Personal details
- Born: 16th-century
- Died: Date unknown Fujishiro castle, Mutsu province
- Children: at least one son

= Fujishiro Gozen =

Japanese Samurai woman

Fujishiro Gozen (藤代御前) was an Onna-musha from the late-Sengoku period. She lived in Mutsu province. When her husband died in battle against Tsugaru clan, she was young and had only one son. She became a female lord and defended her small castle called Fujishiro-kan (藤代館) to raise her son.

According to "Fujishiro Village History", the governess of this palace, Fujishiro Gozen, was a rare hero who took up her weapons, attacked with her family and died at the end of the bloody battle.
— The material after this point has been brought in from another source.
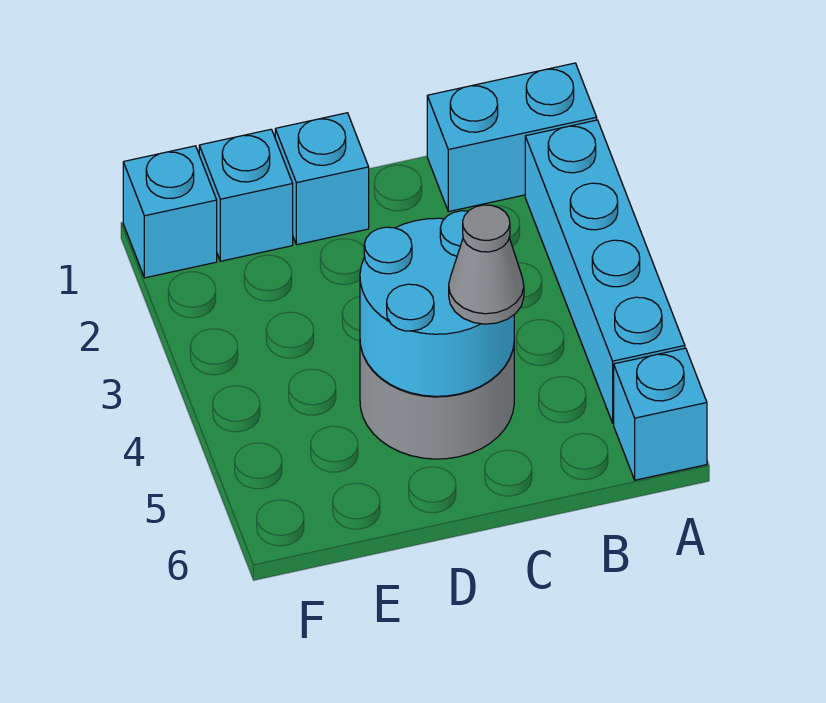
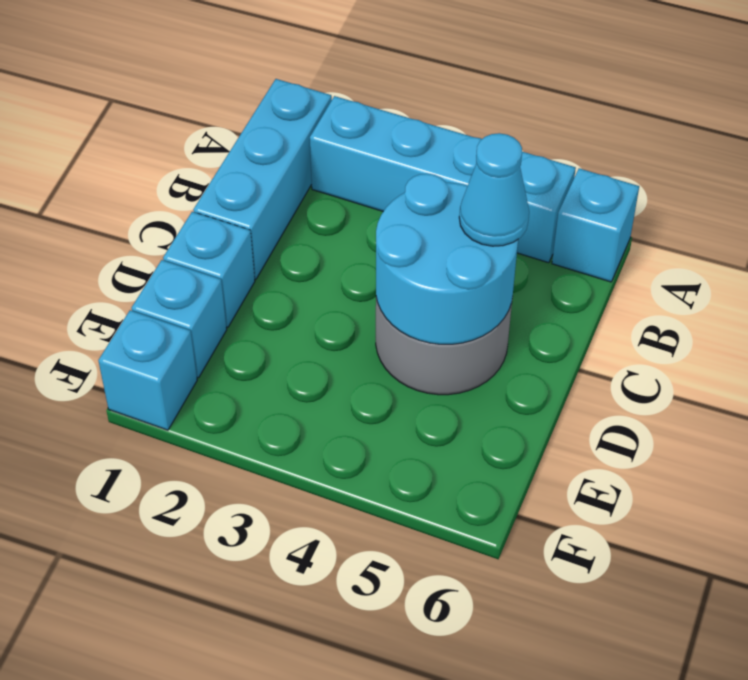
cyan brick A1:B1 level 1 -> cyan brick A1:C1 level 1
grey cone C5 level 3 -> cyan cone C5 level 3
For her courageous actions, she received the name Gozen, a Japanese term that means "young lady" and generally applied to women of the warrior class.

== Siege of Fujishiro Castle ==
The daimyō of Hirosaki Domain, Tsugaru Tamenobu, desired to make her one of his concubines thanks to her beauty, but she refused, since Tamenobu had killed her husband. However, Tamenobu refused to give up and sent in soldiers to try to take her by force, but she took up weapons together with her servants and fought back.

Fujishiro had already gone to war several times with Tamenobu, apparently she acted as ruler of an independent clan in the area belonging to the Tsugaru clan. When Tamenobu's troops marched to the door of Fujishiro Castle, she left armed with her sister and servants, locked the castle with her family inside and went to fight Tamenobu. Due to Tsugaru's large number of troops, Fujishiro eventually died in battle. When she was approaching her death, she looked angrily at Tamenobu and died saying: "This grudge, we curse Tamenobu's descendants to the end". After her death, Tamenobu was so scared of this curse that it is believed he chose to build his own grave on top of hers.